Challenge
Reproduce word for word the part of the glibc mailing list message below that runs from "On 19 Oct 1998" up to and including "and larger code.".

This is the mail archive of the libc-hacker@sourceware.cygnus.com mailing list for the glibc project.


Index Nav: [Date Index] [Subject Index] [Author Index] [Thread Index]
Message Nav: [Date Prev] [Date Next] [Thread Prev] [Thread Next]

Re: argh!


On 19 Oct 1998 16:35:50 -0700, Ulrich Drepper wrote:
>I have restored the fstat.  Though I'm absolutely not pleased with
>this since the problem this patch solves but ultimately be solved
>differently.
>
>Anyhow, I haven't used Zack's complex patch which checks for effective
>O_DIRECTORY etc since it could introduce extra problems (who knows
>whether the implementation of open on all filesystems on a system is
>the same wrt opening file ending with a slash) and the saved time of
>fstat call is wasted in many ifs and larger code.

Data excerpts
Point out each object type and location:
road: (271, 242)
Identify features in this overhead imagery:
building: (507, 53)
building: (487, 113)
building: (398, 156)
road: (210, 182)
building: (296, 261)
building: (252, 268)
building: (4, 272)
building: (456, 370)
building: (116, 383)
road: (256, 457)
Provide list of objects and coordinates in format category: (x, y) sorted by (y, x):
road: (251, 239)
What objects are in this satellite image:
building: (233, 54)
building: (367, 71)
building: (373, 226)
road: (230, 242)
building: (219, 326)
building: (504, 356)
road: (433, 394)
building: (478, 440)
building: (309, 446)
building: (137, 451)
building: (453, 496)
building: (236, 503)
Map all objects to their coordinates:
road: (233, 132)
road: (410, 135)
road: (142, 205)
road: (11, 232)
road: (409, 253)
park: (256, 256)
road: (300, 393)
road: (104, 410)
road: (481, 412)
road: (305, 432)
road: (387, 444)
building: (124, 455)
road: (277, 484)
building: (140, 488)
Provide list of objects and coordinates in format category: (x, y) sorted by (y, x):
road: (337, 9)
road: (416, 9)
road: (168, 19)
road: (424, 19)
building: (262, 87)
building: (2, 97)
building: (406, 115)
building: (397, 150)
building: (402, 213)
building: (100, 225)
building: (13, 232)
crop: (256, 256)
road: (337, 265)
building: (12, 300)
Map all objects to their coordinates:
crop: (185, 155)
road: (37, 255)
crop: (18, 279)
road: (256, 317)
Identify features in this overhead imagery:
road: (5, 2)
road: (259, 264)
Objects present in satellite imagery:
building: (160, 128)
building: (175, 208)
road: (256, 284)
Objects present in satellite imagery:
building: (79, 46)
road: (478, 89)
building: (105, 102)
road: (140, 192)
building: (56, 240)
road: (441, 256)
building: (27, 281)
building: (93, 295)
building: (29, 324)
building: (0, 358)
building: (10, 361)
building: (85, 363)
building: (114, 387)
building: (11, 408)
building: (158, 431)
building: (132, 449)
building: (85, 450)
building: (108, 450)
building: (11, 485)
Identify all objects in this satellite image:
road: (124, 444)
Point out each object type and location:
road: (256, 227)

Solution to this exercise
On 19 Oct 1998 16:35:50 -0700, Ulrich Drepper wrote:
>I have restored the fstat.  Though I'm absolutely not pleased with
>this since the problem this patch solves but ultimately be solved
>differently.
>
>Anyhow, I haven't used Zack's complex patch which checks for effective
>O_DIRECTORY etc since it could introduce extra problems (who knows
>whether the implementation of open on all filesystems on a system is
>the same wrt opening file ending with a slash) and the saved time of
>fstat call is wasted in many ifs and larger code.